I have 4 Scouts, 3 Poly Carb and the Aluminum. I love them all, the flip clips make for easy band changes and versatility galore with OTT or TTF shooting.


----------



## romanljc (May 26, 2014)

I think it depends on how you like to shoot, probable the scout seems more versatile. 
Personally I like making my own as others have said and experimenting with what works the best for me .
But if did not want or could not make one scout seems the way to


----------



## PorkChopSling (Jan 17, 2013)

The scout is more comfortable to hold for me, my ppmg has two spots on it that digs into my hand not comfortable for long shooting sessions. And the scout has slightly higher forks then the ppmg which makes it a little more forgiving for ttf shooting.


----------



## CornDawg (Sep 27, 2015)

My rebirth was with Scout.

The Swiss Army knife of slingshots.

Genius design by an expert shooter.

Somehow, its versatility has led some people to believe that it lacks capability at the high end, where the mainstay is precision-

* Hogwash!*​​
The Scout is as capable as any, superior to many, what Forrest gave to Jenny, and worth every penny.

Scout.


----------



## romanljc (May 26, 2014)

Maybe off topic but bill Hayes makes all flavors of slingshots. 
Some are pricey some take time to get but
They are worth a look to .


----------



## kpla51 (Oct 19, 2014)

romanljc said:


> Maybe off topic but bill Hayes makes all flavors of slingshots.
> Some are pricey some take time to get but
> They are worth a look to .


Ive looked through them and while nice the designs don't excite me like the ones from simple-shot, Im sure there just as good but its a chevy/ford thing for me. Maybe they will grow on me some day?


----------



## ryanpaul (Mar 7, 2017)

i would rather get the aluminum ppmg. the weight is sweat for recoil.


----------



## mattwalt (Jan 5, 2017)

I'd suspect as you're asking - the Scout would the one to go for. I also think its better made - and better value for money.

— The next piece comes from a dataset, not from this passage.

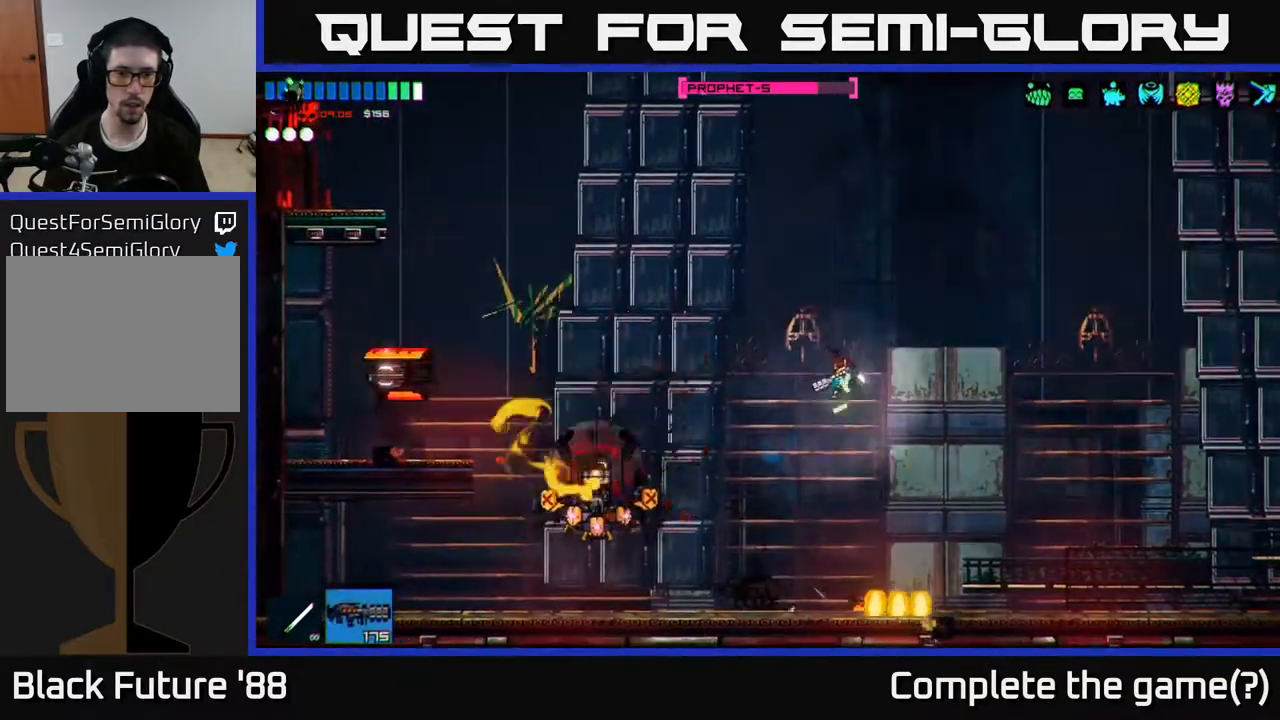
{"buttons": [], "left_stick": "center", "right_stick": "left", "events": [[67, "R2", "down"], [83, "A", "up"], [250, "R2", "up"], [350, "left_stick", "left"], [483, "left_stick", "center"]]}
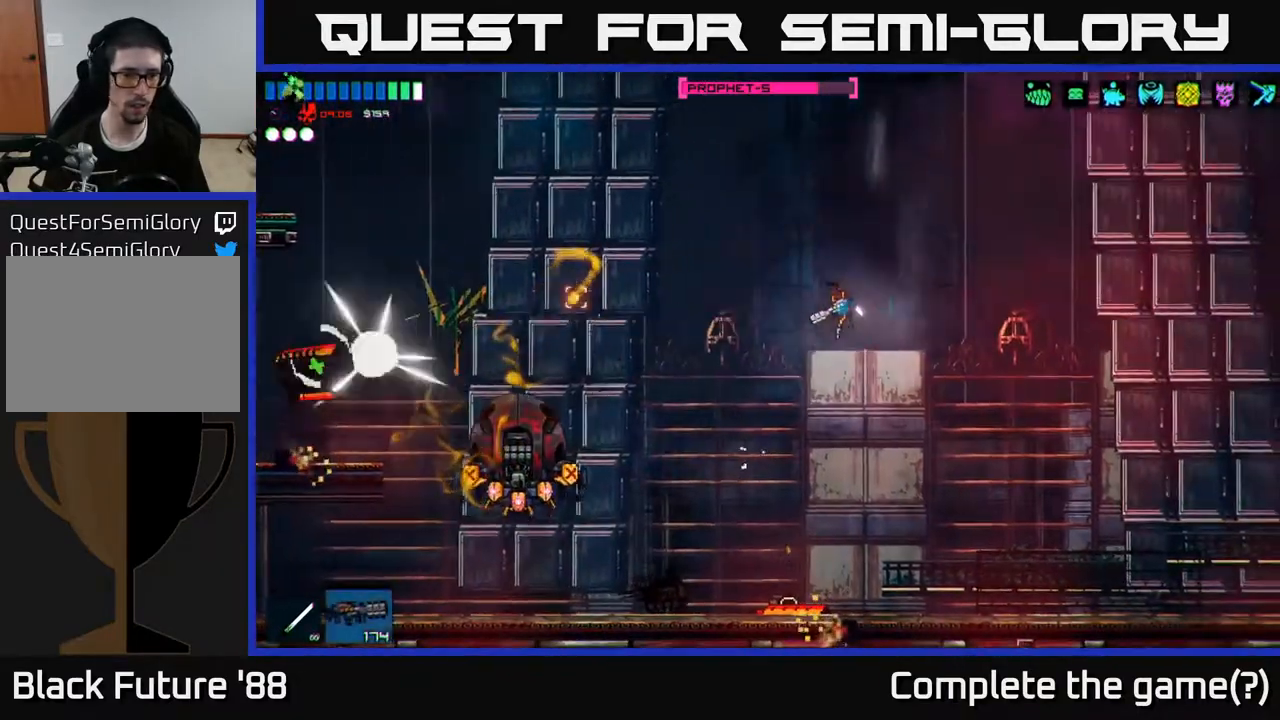
{"buttons": ["R2"], "left_stick": "center", "right_stick": "left", "events": [[133, "left_stick", "right"], [183, "R2", "down"], [383, "left_stick", "center"]]}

Its general design approach results in a more forgiving design, as well as being more adaptable.

Also thanks to its band attachment - the heads allow for almost any band or tube approach you could want.


----------



## Emilyscott9810 (Oct 10, 2016)

I have all 3, all depends on what you prefere they all have a similar outer fork gap so the anchor stays the same, the ppmg and scout are more forgiven than the ppsg as the ppsg has a different cup that makes a fork hit more likely to happen, the ppsg is one of those frames were you learn from your mistakes fast and notice a mistake you wouldnt on the scout and ppmg because one mistake you will forkhit the ppsg, if your a pinch grip shooter id recommend you to go ppmg then when you get good at that maybe considering a ppsg aswell in the future... but if your a more finger thumb brace shooter i must say the scout 100%.. in overall decision id personally choose the ally if i were you as its ott and ttf,brace grip and also pinch, and has a nice forkgap and comfy all round frame.


----------



## ryanpaul (Mar 7, 2017)

i notice when my finger wraps around ppdg fork it fits in grooves in throat. comfy! wonder if they are for that?


----------